28 October 2014

SCOTT O)))

  
Em Dezembro de 2012, David Peschek, de “The Quietus”, a propósito da publicação de Bish Bosch, tentava explicar a transfiguração de Scott Walker desde os tempos dos Walker Brothers até à actualidade dizendo que seria algo semelhante a um dos miúdos dos One Direction converter-se numa combinação de John Zorn, Diamanda Galás, Ligeti e Sunn O))). No mesmo número, em conversa com Walker, John Doran confidenciava-lhe que o álbum – em imagem que o próprio reconhecia como não muito feliz – o fazia pensar numa orquestra de zombies assassinando-se com os instrumentos, escutada por um público igualmente composto por zombies que, em vez de gritar “Brains! Brains!”, urrava “Brahms! Brahms!” Scott terá soltado uma rara gargalhada e respondido: “Obrigado. Acabou de compor o meu álbum seguinte”. Poucas vezes uma publicação terá sido tão profética. Soused, acabado de editar, é uma gravação a meias com os Sunn O))) – os espectros de Zorn, Galás e Ligeti nunca foram parentes demasiado afastados do Scott Walker que saiu da crisálida com Tilt (1995) e, em The Drift (2006) e Bish Bosch, completou a metamorfose numa aterradora borboleta nocturna – e, se a comparação de Doran era, talvez, excessivamente gráfica, a verdade é que essa atmosfera crepuscular de assombração sempre foi o habitat natural de Walker. 

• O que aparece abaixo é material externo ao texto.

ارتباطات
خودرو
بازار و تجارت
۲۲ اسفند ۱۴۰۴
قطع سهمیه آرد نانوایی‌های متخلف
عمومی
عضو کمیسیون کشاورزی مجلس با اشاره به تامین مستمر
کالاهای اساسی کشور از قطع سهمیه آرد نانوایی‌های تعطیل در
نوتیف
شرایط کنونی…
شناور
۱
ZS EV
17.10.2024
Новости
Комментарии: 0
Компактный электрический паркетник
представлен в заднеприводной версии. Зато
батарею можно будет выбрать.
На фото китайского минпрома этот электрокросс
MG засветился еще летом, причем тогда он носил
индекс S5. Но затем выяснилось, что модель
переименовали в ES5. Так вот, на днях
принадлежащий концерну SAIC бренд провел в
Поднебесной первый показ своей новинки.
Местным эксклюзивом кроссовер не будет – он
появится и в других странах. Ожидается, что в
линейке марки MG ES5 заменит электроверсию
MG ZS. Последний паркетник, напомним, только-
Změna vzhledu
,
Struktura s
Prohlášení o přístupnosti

Aparentemente predestinados para, um dia, se cruzarem, a voz e os demónios de Scott e as guitarras de Stephen O'Malley e Greg Anderson (herdeiros de Rhys Chatham e Glenn Branca numa variante glacial da estética do "drone" sonoro que os inventores de etiquetas classificam – entre outros rótulos "prêt-à-porter" – como "heady metal") coabitam da forma mais desejavelmente desconfortável, entregues à edificação de desmedidos painéis de um pavor quase táctil, imensas catedrais de cinzas habitadas por uma multidão de clones do coronel Kurtz, trasladado dos fotogramas de Coppola e condenado para toda a eternidade a viver “the horror... the horror”. Não por acaso, a primeira das cinco longas faixas tem o título de "Brando" e, nela, Scott Walker, qual penitente de missa negra S&M, uiva “A beating would do me a world of good”. Uma maré alta do mais puríssimo mal ameaça transbordar e não é aqui que encontrará algum obstáculo.